In the "gig economy," where independent contractors bounce between organizations on a job-by-job basis, Kuo's plan could create a framework to align workers' interests with those of the platforms they serve.  Kuo goes so far as to liken it to the American Dream. Or at least, he says it could prove to the world that cryptocurrencies like Bitcoin have more to offer the world than just a never-ending debate on whether or not there's a bubble.
Pizza miners
Like Ethereum, Bitcoin Cash, or any of the other digital currencies inspired by the rise of Bitcoin, Kuo's "fragments" would be created and distributed using blockchain technology. Anyone can create their own digital currency based on blockchain; the blockchain provides a decentralized database that keeps track of the currency.  
The trick is creating a currency that has a value.
Kuo plans to give the fragments a base value by pre-selling tokens to select, US-based investors. Those tokens' value will then be tied to the pizza business' monthly revenue. The better the business does, the higher the value of each fragment. 
You can read Kuo's in-depth proposal for fragments here.
Technically, what Kuo is proposing is a novel way to "mine" cryptocurrency — the term for adding more currency to the total pool of currency available. In Bitcoin, mining is accomplished by having supercomputers solve ever-more-complex math problems. With Pythagoras Pizza, you're mining a new fragment every time you put a pizza in the oven.
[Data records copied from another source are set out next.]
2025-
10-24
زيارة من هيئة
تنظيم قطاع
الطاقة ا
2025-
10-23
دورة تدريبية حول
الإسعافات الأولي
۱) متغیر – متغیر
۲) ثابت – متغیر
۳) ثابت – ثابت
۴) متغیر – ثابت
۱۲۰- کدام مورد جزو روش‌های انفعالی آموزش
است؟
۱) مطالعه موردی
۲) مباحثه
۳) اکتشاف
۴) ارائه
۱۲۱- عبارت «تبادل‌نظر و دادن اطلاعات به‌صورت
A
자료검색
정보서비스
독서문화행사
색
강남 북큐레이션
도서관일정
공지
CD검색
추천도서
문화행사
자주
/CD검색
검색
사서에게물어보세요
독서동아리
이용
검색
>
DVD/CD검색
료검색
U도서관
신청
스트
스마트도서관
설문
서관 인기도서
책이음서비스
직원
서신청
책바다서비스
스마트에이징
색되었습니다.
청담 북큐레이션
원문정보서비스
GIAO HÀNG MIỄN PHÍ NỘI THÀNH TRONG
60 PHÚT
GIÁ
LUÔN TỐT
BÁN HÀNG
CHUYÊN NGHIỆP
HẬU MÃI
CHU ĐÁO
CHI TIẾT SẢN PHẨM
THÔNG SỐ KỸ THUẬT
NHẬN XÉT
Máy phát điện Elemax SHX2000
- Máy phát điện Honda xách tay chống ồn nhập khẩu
This isn't quite the same as equity: Fragments won't equate to any kind of ownership in the company, and wouldn't give you any voice in corporate matters. But Kuo sees it as a way for workers, even part-time workers and seasonal employees, to profit from the value they create for Pythagoras. 
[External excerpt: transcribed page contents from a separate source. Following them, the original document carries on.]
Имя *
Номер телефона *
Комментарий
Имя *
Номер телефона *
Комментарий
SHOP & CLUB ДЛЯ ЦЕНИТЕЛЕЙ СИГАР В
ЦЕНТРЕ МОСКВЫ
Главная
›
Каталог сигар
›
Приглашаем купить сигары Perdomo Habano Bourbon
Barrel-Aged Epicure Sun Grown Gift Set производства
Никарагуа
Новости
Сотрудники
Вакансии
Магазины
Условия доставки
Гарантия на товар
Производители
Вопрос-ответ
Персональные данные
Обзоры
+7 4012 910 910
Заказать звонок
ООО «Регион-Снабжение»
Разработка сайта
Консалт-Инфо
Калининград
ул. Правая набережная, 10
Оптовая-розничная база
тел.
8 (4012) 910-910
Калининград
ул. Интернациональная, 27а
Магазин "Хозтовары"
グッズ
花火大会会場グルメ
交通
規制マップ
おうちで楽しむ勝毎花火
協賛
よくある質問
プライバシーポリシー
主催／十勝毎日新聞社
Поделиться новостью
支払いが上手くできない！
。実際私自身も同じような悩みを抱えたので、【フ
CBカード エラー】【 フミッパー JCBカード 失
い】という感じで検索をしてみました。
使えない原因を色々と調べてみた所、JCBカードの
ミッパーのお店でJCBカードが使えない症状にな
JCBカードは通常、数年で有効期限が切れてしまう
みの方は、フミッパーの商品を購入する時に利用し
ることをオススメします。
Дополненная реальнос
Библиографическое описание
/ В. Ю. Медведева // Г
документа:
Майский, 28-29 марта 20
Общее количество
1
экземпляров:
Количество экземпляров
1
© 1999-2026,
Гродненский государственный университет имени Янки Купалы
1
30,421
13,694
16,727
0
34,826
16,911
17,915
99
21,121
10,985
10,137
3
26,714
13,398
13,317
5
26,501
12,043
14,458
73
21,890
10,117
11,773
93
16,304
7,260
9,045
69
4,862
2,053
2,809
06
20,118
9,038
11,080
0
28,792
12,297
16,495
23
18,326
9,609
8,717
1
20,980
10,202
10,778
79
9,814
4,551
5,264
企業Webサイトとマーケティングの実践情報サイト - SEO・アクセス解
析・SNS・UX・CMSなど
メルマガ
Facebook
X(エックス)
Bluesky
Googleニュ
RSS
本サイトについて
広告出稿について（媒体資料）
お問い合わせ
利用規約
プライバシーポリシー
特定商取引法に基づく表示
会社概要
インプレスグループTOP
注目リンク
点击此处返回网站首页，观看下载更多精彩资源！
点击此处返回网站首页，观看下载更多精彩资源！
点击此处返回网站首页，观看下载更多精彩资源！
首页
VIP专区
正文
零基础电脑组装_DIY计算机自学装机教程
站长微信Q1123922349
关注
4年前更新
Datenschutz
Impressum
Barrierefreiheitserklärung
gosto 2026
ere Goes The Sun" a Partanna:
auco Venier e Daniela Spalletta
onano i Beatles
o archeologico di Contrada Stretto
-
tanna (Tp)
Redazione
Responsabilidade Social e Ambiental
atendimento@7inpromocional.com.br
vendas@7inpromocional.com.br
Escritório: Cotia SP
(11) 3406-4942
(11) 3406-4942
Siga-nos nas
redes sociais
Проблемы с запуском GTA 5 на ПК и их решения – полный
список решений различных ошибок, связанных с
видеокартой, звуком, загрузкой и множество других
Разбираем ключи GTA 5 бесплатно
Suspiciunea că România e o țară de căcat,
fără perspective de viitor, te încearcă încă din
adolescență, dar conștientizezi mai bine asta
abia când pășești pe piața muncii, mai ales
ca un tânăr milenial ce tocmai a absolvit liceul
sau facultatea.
Right now, this is all theoretical. And there are a lot of big ifs.
For one thing, digital currency is currently under the regulatory microscope. This year has seen a glut of "initial coin offerings," or "ICOs," where companies will issue a new digital currency, sell it to credulous strangers to finance what they promise is a game-changing new product, and then often vanish with the money. Kuo says that he's working with lawyers and other experts to make sure that Pythagoras is on the up-and-up from the jump.
"The expectation is that with the right up-front work, we can get to a top level of compliance," says Kuo.
Fresh from the oven
Kuo, who graduated from Berkeley with a robotics degree in 2006, founded Pythagoras in 2015 after a stint working at Yahoo and experience launching various startups. 
He says that Pythagoras is enjoying 48% margins on an average order size of $35 and steadily expanding its operations across San Francisco. Pythagoras already has funding from prominent Silicon Valley firms like Social Capital and Slow Ventures.
However, Kuo says, the company's growth curve looks more like a "mom and pop shop" or a local San Franciscan restaurant, not a "sexy, hot, on-demand startup," says Kuo.
"It's become a normal business," laments Kuo. 
With fragments as an incentive, he foresees Pythagoras attracting (and keeping) more employees, improving service and attracting more customers. 
Then, says Kuo, the goal is to "get the city of San Francisco mining fragments."